- _Work to do_:
Can you reproduce the piece on data pipeline troubleshooting word for word, from "Well, the reality" up to and including "of applications-generating-data lifecycle)."?

- _Source document_:
────────────────

How often did you see “wrong data” in a table having no idea on how it got there? How exausting was to: hand the piece of code allegedly generating such data, hoping it’s versioned not hardcoded somewhere, tried to mentally re-create the corner case that might have caused the error, searched for unit tests supposedly covering such corner case, scraping the documentation hoping to find references of that scenario… It’s frustrating, because data seems just plunged from the sky, with no traces left. I think 99% of data pipelines implemented out there have no links between the input (data), the function (software) and the output (data) thus making troubleshooting or, even worse, the discovery of an error just a nightmare.

In Agile Lab, we apply the same principles seen for software: we always try to have as much context as possible to understand better what’s happening to a specific data row or column. We try to set up lineage information (stacktrace), data profiling (general context) and data quality before and after the transformations we apply (execution context). All these information need to be usable right when needed and be well organized.

“OK you convinced me: which tool can make all of this possible ?”

Well, the reality is that practice is about people — professionals — not tools. Of course, many tools help in implementing the practice, but without the right mindsets and skills they are just useless.

“But I have analysts creating periodic reports and they can spot unexpected data values and distributions”

True, but ex-post checks don’t solve the problem of consumers having probably already ingested faulty data (remember the data gravity thing?) and they don’t provide any clues about where and why the errors came up. This to say that it makes a huge difference to proactively anticipate checks and monitoring so to make them synchronous with the data generation (and part of applications-generating-data lifecycle).

Decoupling:

It has become a mantra in software systems to have well-decoupled components that are independently testable and reusable.

We use the same measures with different facets in data platforms and data pipelines.

────────────────

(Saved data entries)
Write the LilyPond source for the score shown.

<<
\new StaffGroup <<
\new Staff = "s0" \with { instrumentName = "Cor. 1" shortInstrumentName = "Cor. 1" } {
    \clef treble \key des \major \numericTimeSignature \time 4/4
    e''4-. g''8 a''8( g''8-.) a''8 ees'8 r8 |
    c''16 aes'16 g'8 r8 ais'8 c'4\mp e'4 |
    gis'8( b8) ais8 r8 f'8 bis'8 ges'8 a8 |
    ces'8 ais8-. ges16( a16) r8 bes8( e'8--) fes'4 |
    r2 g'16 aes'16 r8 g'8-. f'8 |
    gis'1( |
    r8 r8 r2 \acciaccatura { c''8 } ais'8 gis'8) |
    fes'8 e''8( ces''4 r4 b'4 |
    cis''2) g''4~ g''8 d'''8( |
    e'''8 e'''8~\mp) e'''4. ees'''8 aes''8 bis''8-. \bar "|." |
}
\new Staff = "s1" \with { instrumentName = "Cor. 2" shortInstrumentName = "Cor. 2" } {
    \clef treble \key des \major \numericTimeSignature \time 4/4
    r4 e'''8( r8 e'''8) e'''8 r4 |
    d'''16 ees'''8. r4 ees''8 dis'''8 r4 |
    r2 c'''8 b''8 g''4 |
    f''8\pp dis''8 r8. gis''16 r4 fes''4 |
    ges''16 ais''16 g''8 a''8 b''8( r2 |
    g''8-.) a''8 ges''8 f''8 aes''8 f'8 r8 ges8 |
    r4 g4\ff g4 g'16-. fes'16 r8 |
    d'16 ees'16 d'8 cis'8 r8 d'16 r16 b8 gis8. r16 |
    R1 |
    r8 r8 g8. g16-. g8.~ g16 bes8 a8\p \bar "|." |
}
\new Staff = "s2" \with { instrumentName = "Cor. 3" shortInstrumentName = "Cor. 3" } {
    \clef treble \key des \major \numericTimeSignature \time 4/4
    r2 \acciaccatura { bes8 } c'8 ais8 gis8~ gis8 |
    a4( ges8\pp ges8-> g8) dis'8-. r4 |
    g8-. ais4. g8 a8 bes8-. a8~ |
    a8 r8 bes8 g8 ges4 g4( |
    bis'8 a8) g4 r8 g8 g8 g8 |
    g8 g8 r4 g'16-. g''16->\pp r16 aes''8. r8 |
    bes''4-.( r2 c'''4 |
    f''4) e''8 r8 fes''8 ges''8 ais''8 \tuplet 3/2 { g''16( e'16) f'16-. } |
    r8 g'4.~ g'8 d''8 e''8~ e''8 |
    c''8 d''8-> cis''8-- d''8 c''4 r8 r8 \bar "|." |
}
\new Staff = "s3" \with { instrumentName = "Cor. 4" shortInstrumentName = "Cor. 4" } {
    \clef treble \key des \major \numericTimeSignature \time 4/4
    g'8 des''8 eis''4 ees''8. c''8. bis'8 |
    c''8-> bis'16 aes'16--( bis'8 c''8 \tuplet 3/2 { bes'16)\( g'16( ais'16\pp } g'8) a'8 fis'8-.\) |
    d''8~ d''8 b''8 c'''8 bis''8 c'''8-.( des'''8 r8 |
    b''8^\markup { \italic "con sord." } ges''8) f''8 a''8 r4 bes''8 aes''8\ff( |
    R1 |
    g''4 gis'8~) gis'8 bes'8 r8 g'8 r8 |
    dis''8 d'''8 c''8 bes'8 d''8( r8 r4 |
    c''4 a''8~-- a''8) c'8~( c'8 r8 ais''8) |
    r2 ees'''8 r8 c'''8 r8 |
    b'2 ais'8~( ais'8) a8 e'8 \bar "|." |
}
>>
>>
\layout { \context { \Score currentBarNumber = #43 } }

────────────────

- _Response to the task_:
Well, the reality is that practice is about people — professionals — not tools. Of course, many tools help in implementing the practice, but without the right mindsets and skills they are just useless.

“But I have analysts creating periodic reports and they can spot unexpected data values and distributions”

True, but ex-post checks don’t solve the problem of consumers having probably already ingested faulty data (remember the data gravity thing?) and they don’t provide any clues about where and why the errors came up. This to say that it makes a huge difference to proactively anticipate checks and monitoring so to make them synchronous with the data generation (and part of applications-generating-data lifecycle).